The report said that Iran, in addition to deploying new centrifuges, added 2,255 of the older models at Natanz, the biggest such jump in years.

The new centrifuges are known as IR-2, short for Iranian second generation. President Mahmoud Ahmadinejad disclosed research on the spinning machinery more than six years ago, boasting that it would quadruple Iran's enrichment powers.

Testing the new centrifuges at the Natanz site began in early 2008, and reached an advanced stage at the pilot plant in 2011. But until recently, technical problems had delayed their introduction into the cavernous underground halls of the nearby production plant, which is roughly half the size of the Pentagon.

One mystery is why Iran is installing these centrifuges at Natanz. It is just barely underground, and vulnerable to air attack. It is also the plant that was struck by a series of American and Israeli cyberattacks, part of a classified program called "Olympic Games" that resulted in a temporary setback.

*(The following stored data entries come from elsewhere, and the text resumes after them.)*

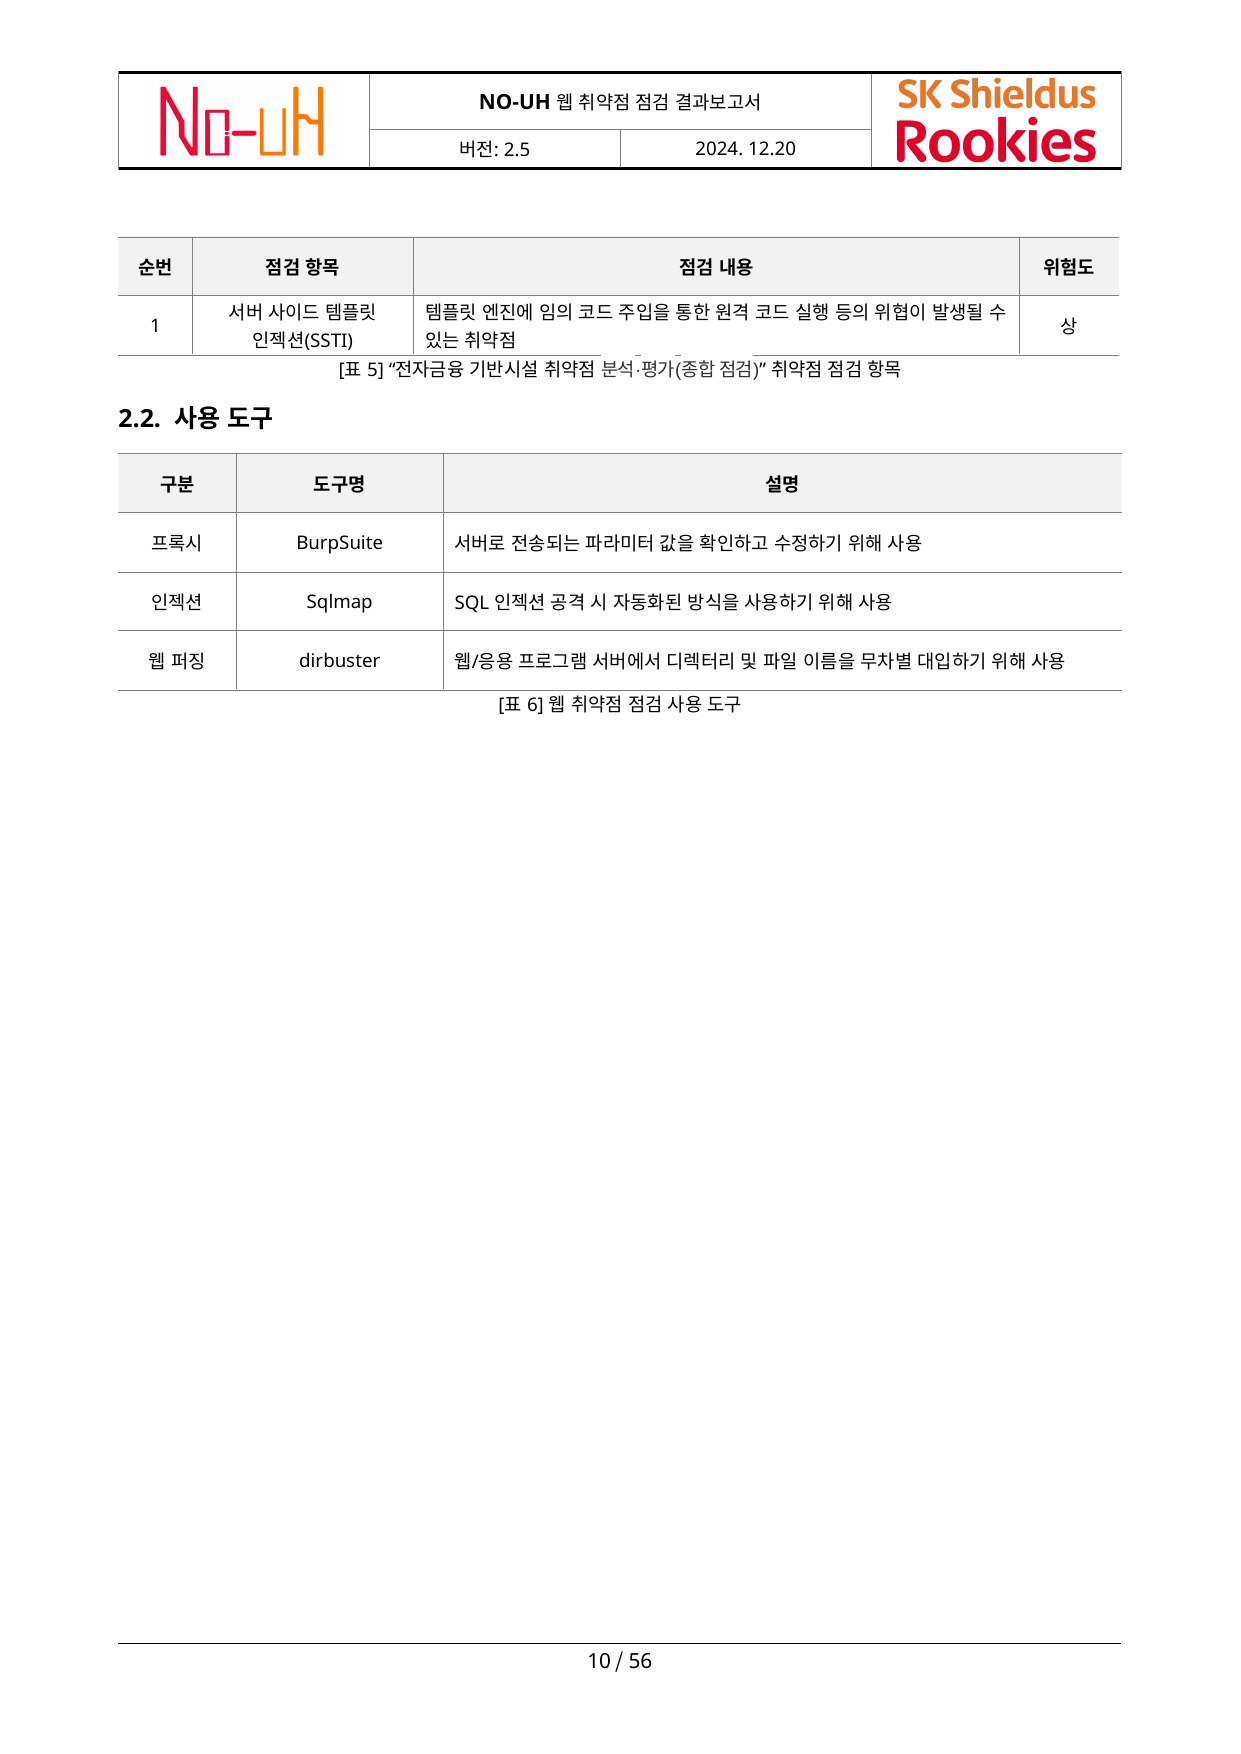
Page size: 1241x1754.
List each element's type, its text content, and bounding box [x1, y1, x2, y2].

table_cell Sqlmap [237, 573, 443, 630]
table_cell 1 [118, 296, 192, 354]
table_header 구분 [118, 454, 236, 512]
table_header 위험도 [1020, 238, 1119, 295]
table_header 순번 [118, 238, 192, 295]
picture [143, 81, 345, 159]
table_cell 상 [1020, 296, 1119, 354]
table_cell 인젝션 [118, 573, 236, 630]
text [표 5] “전자금융 기반시설 취약점 분석·평가(종합 점검)” 취약점 점검 항목 [753, 355, 1122, 382]
table_header 점검 내용 [414, 238, 1019, 295]
table_cell 웹 퍼징 [118, 631, 236, 689]
text 사용 도구 [118, 399, 1122, 435]
table_cell 템플릿 엔진에 임의 코드 주입을 통한 원격 코드 실행 등의 위협이 발생될 수 있는 취약점 [414, 296, 1019, 354]
table_header 도구명 [237, 454, 443, 512]
table_cell dirbuster [237, 631, 443, 689]
picture [895, 73, 1097, 167]
table_cell 웹/응용 프로그램 서버에서 디렉터리 및 파일 이름을 무차별 대입하기 위해 사용 [444, 631, 1122, 689]
table_cell BurpSuite [237, 513, 443, 571]
text [표 6] 웹 취약점 점검 사용 도구 [118, 691, 1122, 717]
text [표 5] “전자금융 기반시설 취약점 분석·평가(종합 점검)” 취약점 점검 항목 [118, 356, 601, 382]
table_header 점검 항목 [193, 238, 413, 295]
table_cell 서버 사이드 템플릿 인젝션(SSTI) [193, 296, 413, 354]
table_cell 프록시 [118, 513, 236, 571]
table_cell SQL 인젝션 공격 시 자동화된 방식을 사용하기 위해 사용 [444, 573, 1122, 630]
table_cell 서버로 전송되는 파라미터 값을 확인하고 수정하기 위해 사용 [444, 513, 1122, 571]
table_header 설명 [444, 454, 1122, 512]
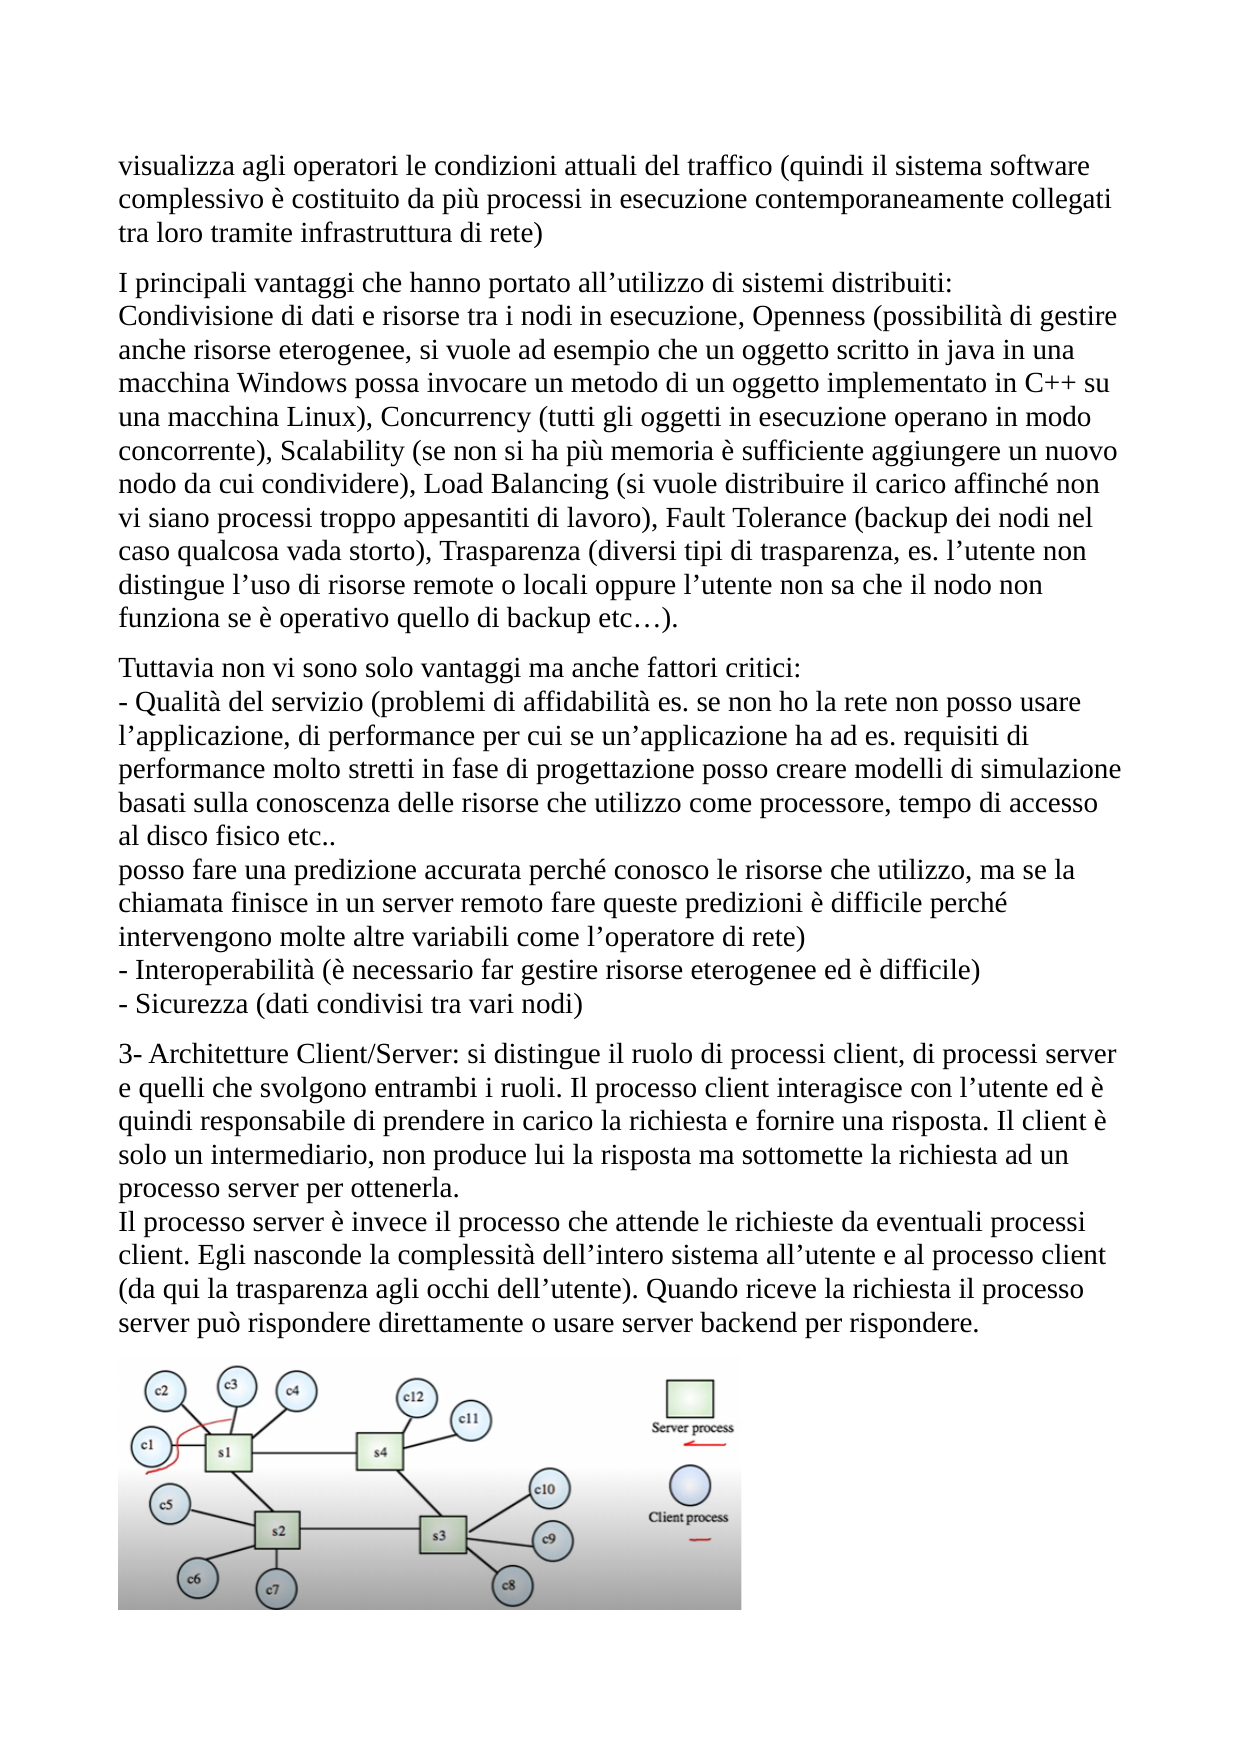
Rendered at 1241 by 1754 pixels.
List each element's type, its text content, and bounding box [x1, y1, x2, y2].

Centrifuges spin extraordinarily fast to accumulate the rare form of uranium that can fuel atom bombs or nuclear reactors.

The IR-2 is based on Pakistan's second-generation model. The rotor of the Pakistani machine, made of superhard steel, can spin much faster than the original model, speeding the pace of enrichment.

But Iran had great difficulty building the machines and obtaining the special steel. Mostly in secret, it instead developed its own version. The fact that it is partly indigenous signals that the Iranians have achieved new levels of technical expertise.

Western experts say the IR-2 is roughly half the height of Iran's original machine but spins twice as fast. Its rotor is made of carbon fibers, which Iran has also experienced difficulty making and importing because of Western sanctions.